We are still collecting data. So if you are an admin of a makerspace, we request you to put in your thoughts on this survey -

If you know admins of makerspaces, share this article with them. 

3 responses
Hi Alex, Good luck with the building of "membership management for makerspaces", and thank you for sharing your thoughts and experiences. "(1) Build a culture and an experience (2) Manage operations". Though (1) is important as pointed out, they can take up too much time and energy when one gets obsessed with them. I feel they are outcomes of "participation", and is subjective. An individual has to participate in the making, either solo, in the presence of other makers or as part of a team/collaborative-effort. The culture that will get built and individual/group experiences are outcomes. Yes, (1) is the fun part, but in the initial stages of installation/setup (2) is what needs our attention the most. 'Being good in business is the most fascinating kind of art'. ------from page 62, Chapter 3, 'Consuming Culture', Contemporary Art-A very short introduction, Julian Stallabrass. Replace 'in business' with 'at operations' :)

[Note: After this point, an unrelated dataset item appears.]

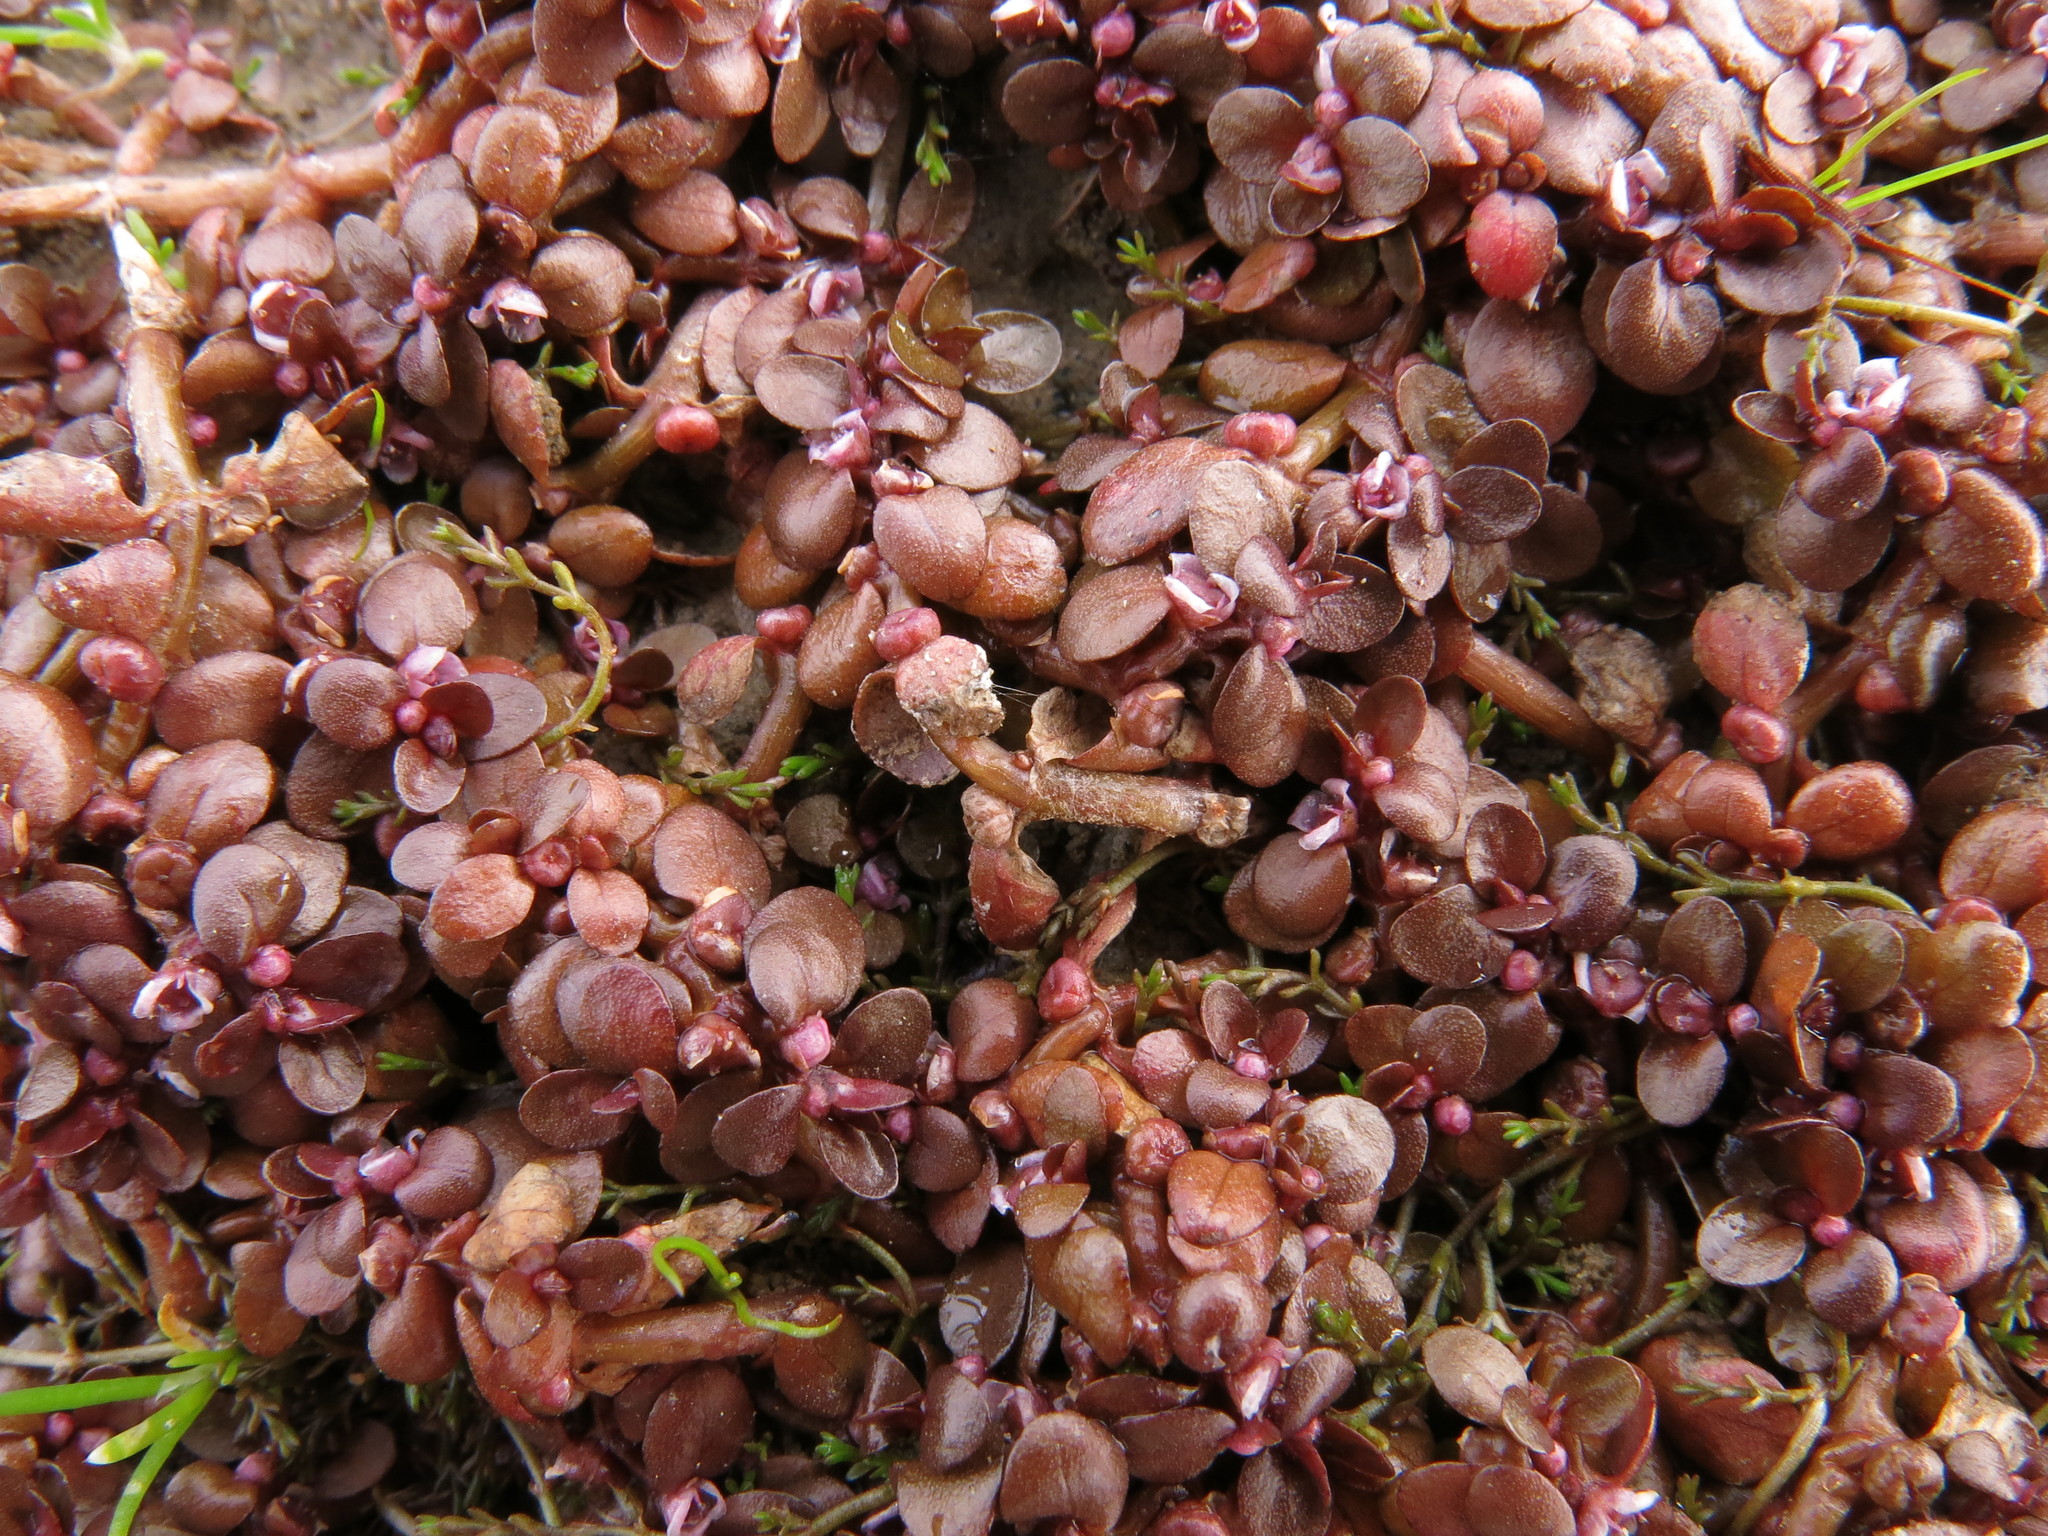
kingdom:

Hi Jose, Thanks a lot for your perspective. Totally makes sense. Yes participation is tricky. It needs to have the critical mass of the right participants for you to atleast work on building a culture and experience. But having said that I think it is possible to nurture "participation" although its always preferable to have a lot of right "participation".
Hello, I'm curious as to your progress on this front? I've had similar notions myself but think the product would need to appeal to makerspaces, hackerspaces, schools, art organizations, libraries and other institutions to be effectively marketed.